How much do we sail?
We sail as much as the wind and weather will allow.
Can I recharge my camera batteries?
Yes, we do have outlets for battery chargers and these outlets are shared amongst everyone, so it is best to have some backup batteries in case you do not have access exactly when needed. Other appliances (e.g. hair dryers, iPods, computers) should be left at home.
Can I bring my musical instrument?
Please call the office in advance to make these arrangements unless your instrument can fit into your pocket. There are many opportunities to play your instrument and we love music, but we need to make sure we have space on board!
Do I need money on the trip? How much?
There will be SALTS gear sold on the ships on the last day. We accept credit cards or cash (though we advise you not to carry large amounts of cash). You will not need other money for use during your voyage, but may need some for before and after your voyage.
How safe is the boat?
Please visit our safety section.
Do I really need rubber boots?
Yes. If it is pouring rain for four hours during your watch duty, you could end up very uncomfortable and with wet shoes for the rest of the trip. You do not need to go out and purchase expensive deck boots; plain ‘gum boots’ work just fine.
What are the physical and mental health requirements?
Please see the policies section.
Does my SALTS voyage qualify toward the Duke of Edinburgh Award?
There are some parts of a SALTS voyage that can be used to meet certain requirements of the Duke of Edinburgh Award. Please contact your local Duke of Edinburgh Award office to confirm this prior to your trip. When you board the ship, you will need to let your Watch Officer know that you are working towards your Duke of Edinburgh Award.
What is SALTS?SALTS, the Sail and Life Training Society, has been engaging and challenging youth through sail training since 1974. Over 1,700 young people sail aboard our schooners Pacific Swift and Pacific Grace each year.
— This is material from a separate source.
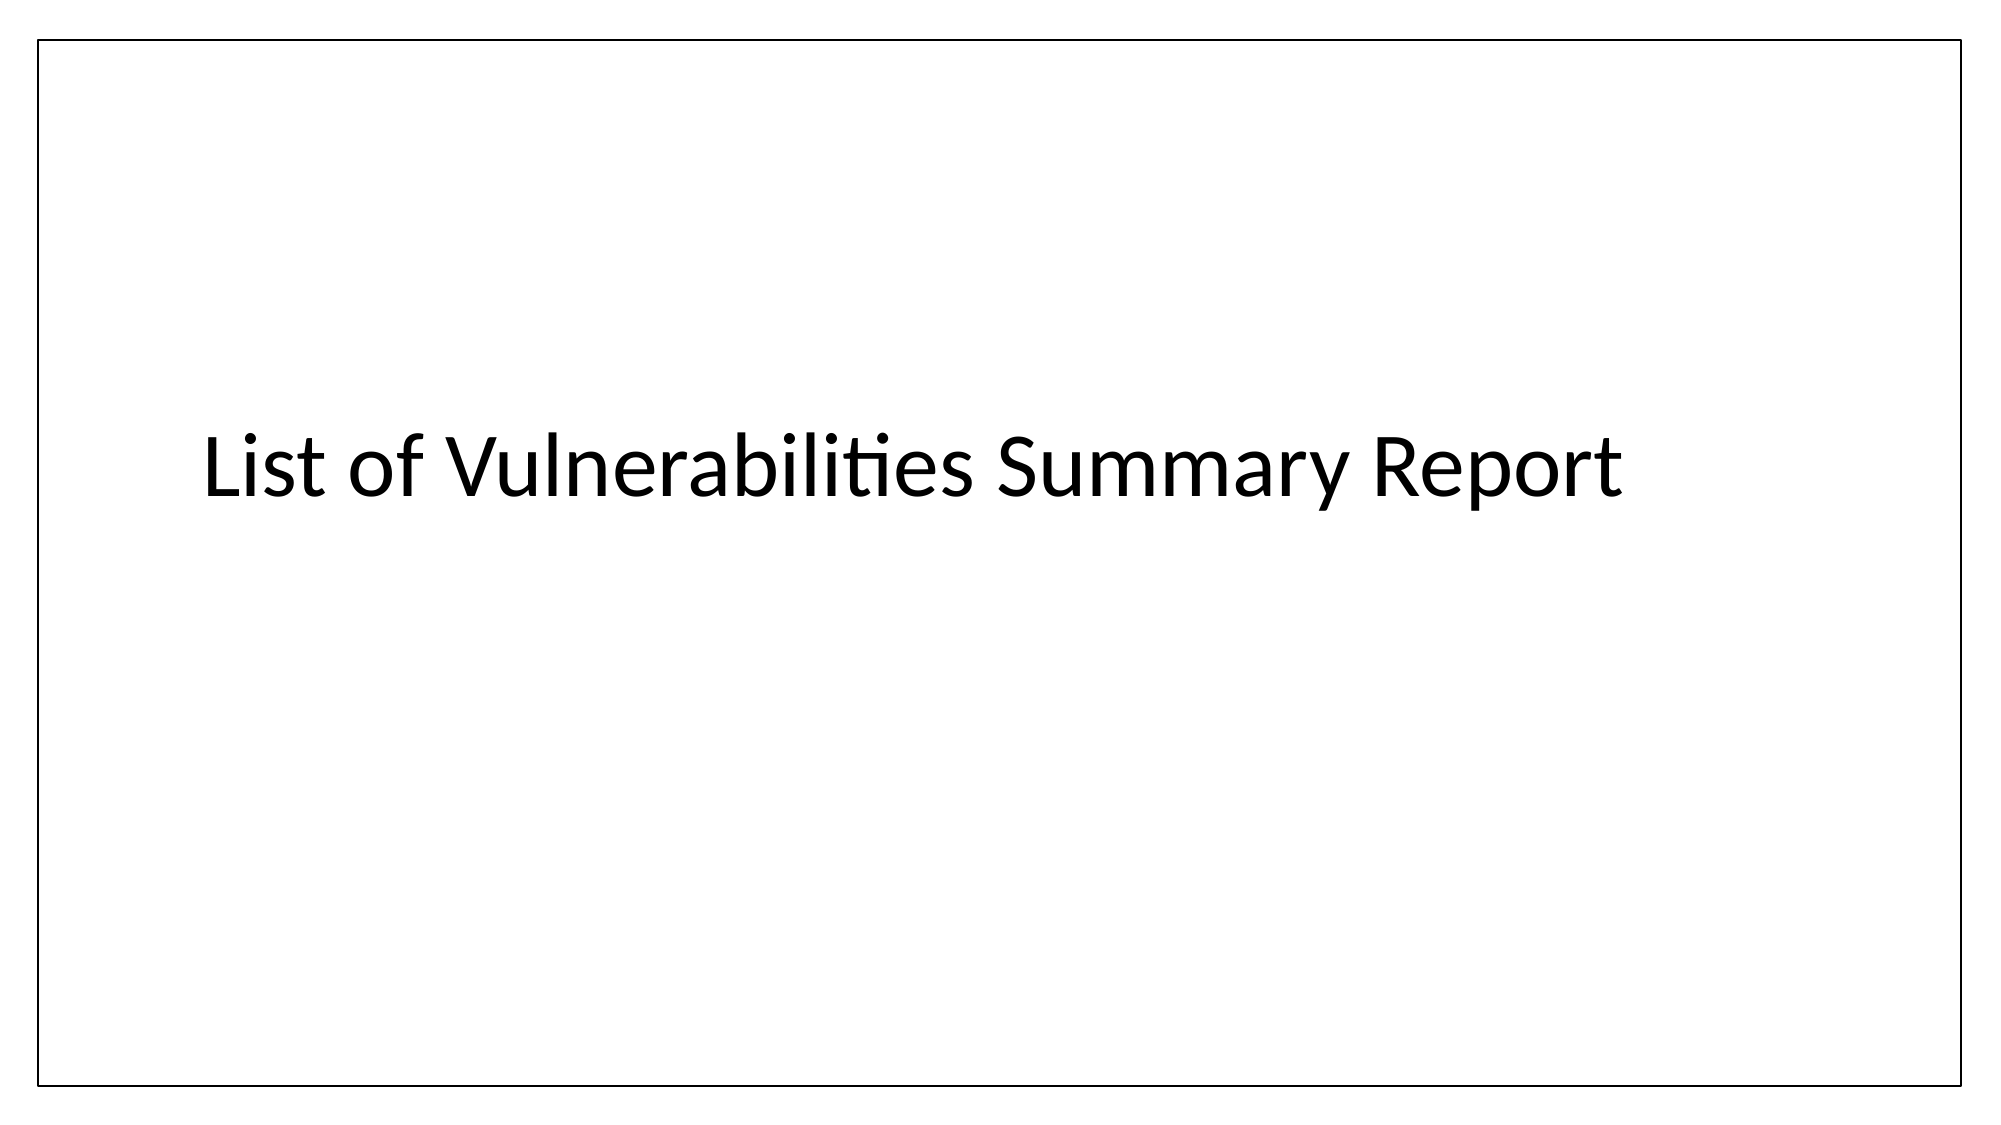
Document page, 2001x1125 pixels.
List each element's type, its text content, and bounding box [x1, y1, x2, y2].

We sail with school and youth groups each spring and fall. Individual young people can join our summer program for ten-day voyages that collectively circumnavigate Vancouver Island. Every few years, we conduct an offshore voyage to exciting ports around the world.
SALTS is a not-for-profit, Christian organization that welcomes trainees from all faiths and walks of life, and respects the diversity that exists within the ship's company. In all aspects of our programs, emphasis is on creating an environment where young people are esteemed regardless of their beliefs and listened to when they talk.